Recorded information
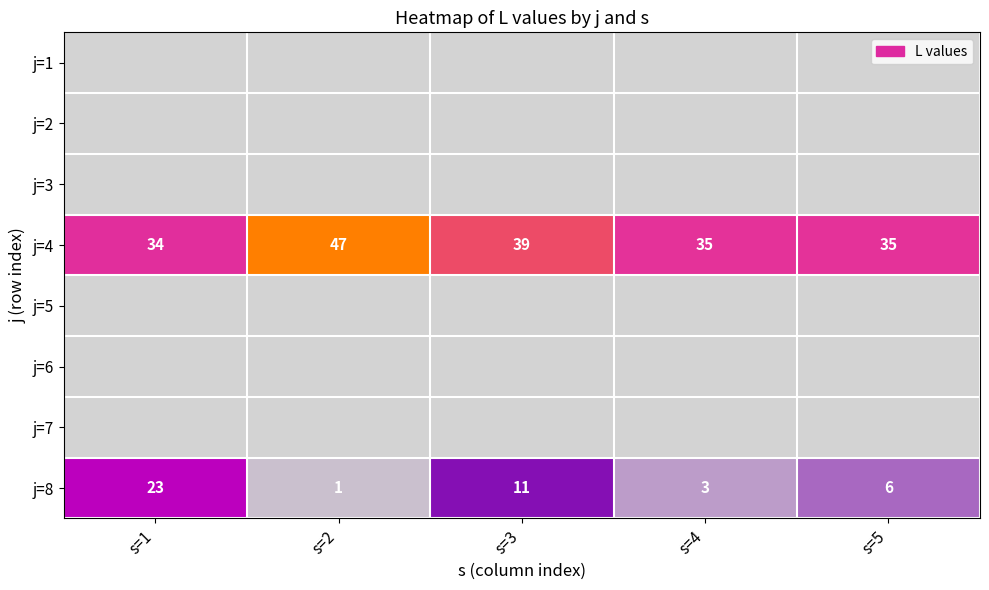

At which category is the sum across all series the highest?

s=1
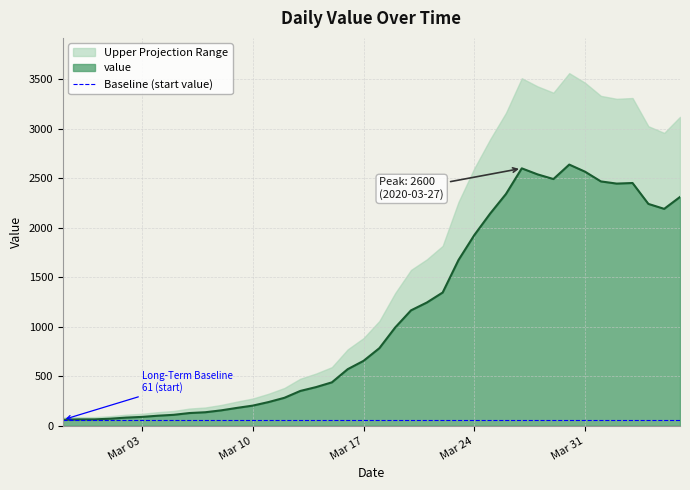

Which label corresponds to the smallest value in the chart?

2020-02-27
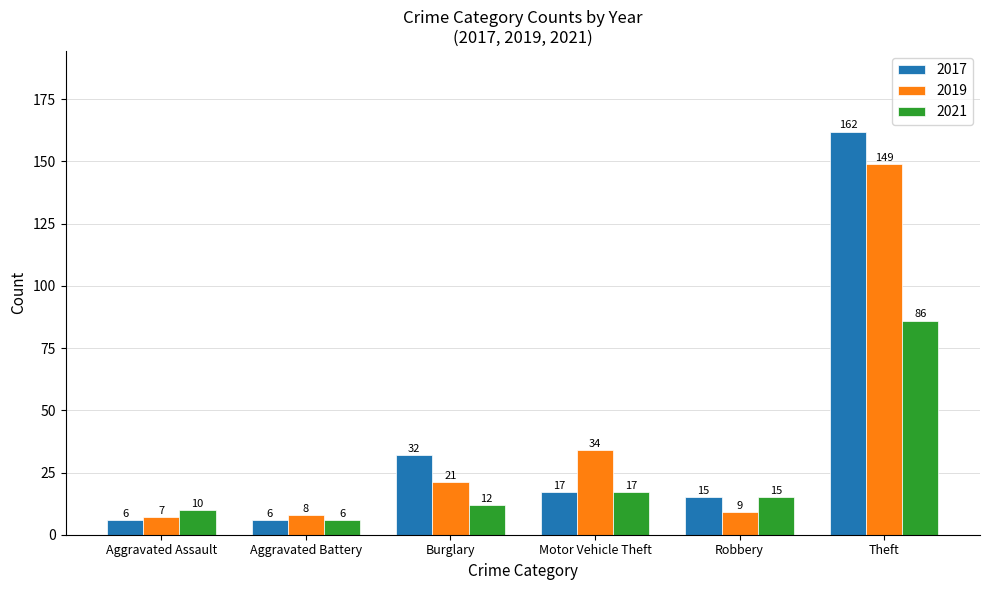

What is the maximum value for 2017?

162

Exercise
Output all of the data above word for word, but leave out the pictures.

Completed exercise
At which category is the sum across all series the highest?

s=1

Which label corresponds to the smallest value in the chart?

2020-02-27

What is the maximum value for 2017?

162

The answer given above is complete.